Fashion is a "glamorous" industry that many find attractive, resulting in much competition for places on fashion courses. Before applying, research the type of course that will suit you best. The aim of a university course is to make your training as relevant as possible to a job in the fashion industry, so the correct course choice at this stage is vital. It is no longer as simple as choosing to study "fashion"; courses with similar-sounding titles vary considerably. Fashion design and garment construction dominate many degree courses, but fashion illustration and promotion are also often key areas. The following list demonstrates the variety of fashion-degree courses offered:
• Fashion Accessories
• Fashion Brand Promotion and Journalism
• Fashion Design
• Fashion Design with Business Studies
• Fashion Design with Retail Management
• Fashion Enterprise
• Fashion Promotion and Illustration
• Fashion Photography
• Fashion Knitwear
• Product Development for the Fashion Industry
When you have narrowed your field, a good starting point is to search the Internet for possible study locations. Most institutions offer a prospectus that you can order online or by telephone. Prospectuses and brochures are the marketing tools that universities and colleges use to sell their courses to you. They provide a wealth of information about course outlines, educational procedures, university location and success rates. Many prospectuses also include student opinions about what it is like to study at the university, and information about social activities and nightlife. Some cities hold annual careers fairs in large exhibition centres, packed with stands from major institutions offering art and design courses. Visiting such an event is an ideal opportunity to talk to members of staff and collect prospectuses.
The next step, and probably the most important in the decision-making process, is to visit the institutions that you are interested in. Attend their open days, taking the following checklist with you on the visit and noting the answers to help you decide on your future.
• What is it like to be a student at the institution? •What is the structure of the course?
•What proportion of the course is dedicated to written work and contextual studies?
• Is there up-to-date machinery, technology and facilities?
•What are the studio and workshop hours?
• Are the staff team skilled and inspiring?
• What is the student-to-staff ratio?
• Are there links with other departments?
• Are there links with industry?
• Are study visits organized to major cities at home and abroad?
• Where is the degree show held?
• What have previous graduates from the institution achieved?
• Which key elements will the interviewer be looking for in a portfolio?
• How many candidates applied last year?
• Do 1 like the location and atmosphere of the institution? Is its surrounding area somewhere I would enjoy living? Is there student accommodation? What are the opportunities for socializing?
With all your queries answered and the decision made, it is time for your university selection interview. Try not think of this as a terrifying ordeal, but as an opportunity to impress. Practise your interview technique beforehand. Ask a tutor to set up mock interviews, or get your family to test you with suitable questions. Interviewing differs greatly from one institution to another. Some review portfolios before deciding whether to interview a student, while others ask you to bring your portfolio to the interview and dedicate time to the questioning and answering process. Questions vary, too, so prepare answers on a wide range of subjects. Remember that questions arc not meant to trick you, but are asked to discover more about you. The interview is not an examination, so there are no right or wrong answers. Before making a selection, the interviewer wants to learn about your personality and your commitment. The following list shows a small range of questions that you may be asked at interview:
•Why have you chosen this course?
* * * * *
Can you quote the guide to choosing a fashion course word for word, starting at "The next step, and" and ending at "skilled and inspiring?"?

(Collected data entries)
* * * * *
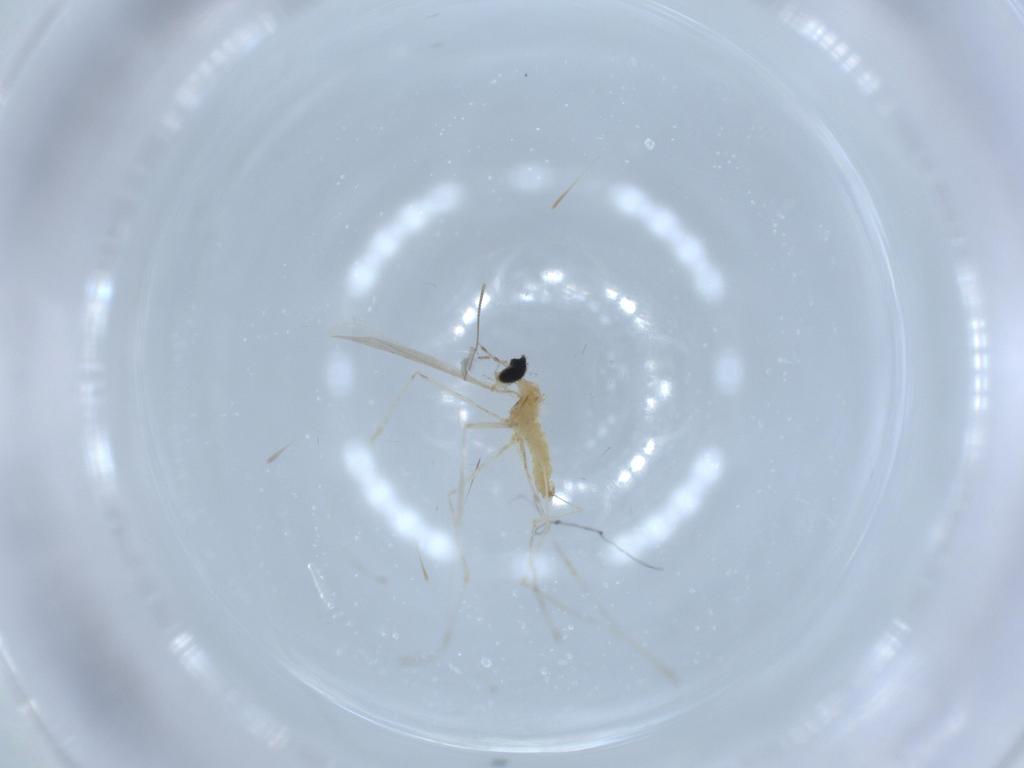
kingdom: Animalia
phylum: Arthropoda
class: Insecta
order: Diptera
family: Cecidomyiidae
* * * * *
RESULT FOR THIS TASK
The next step, and probably the most important in the decision-making process, is to visit the institutions that you are interested in. Attend their open days, taking the following checklist with you on the visit and noting the answers to help you decide on your future.
• What is it like to be a student at the institution? •What is the structure of the course?
•What proportion of the course is dedicated to written work and contextual studies?
• Is there up-to-date machinery, technology and facilities?
•What are the studio and workshop hours?
• Are the staff team skilled and inspiring?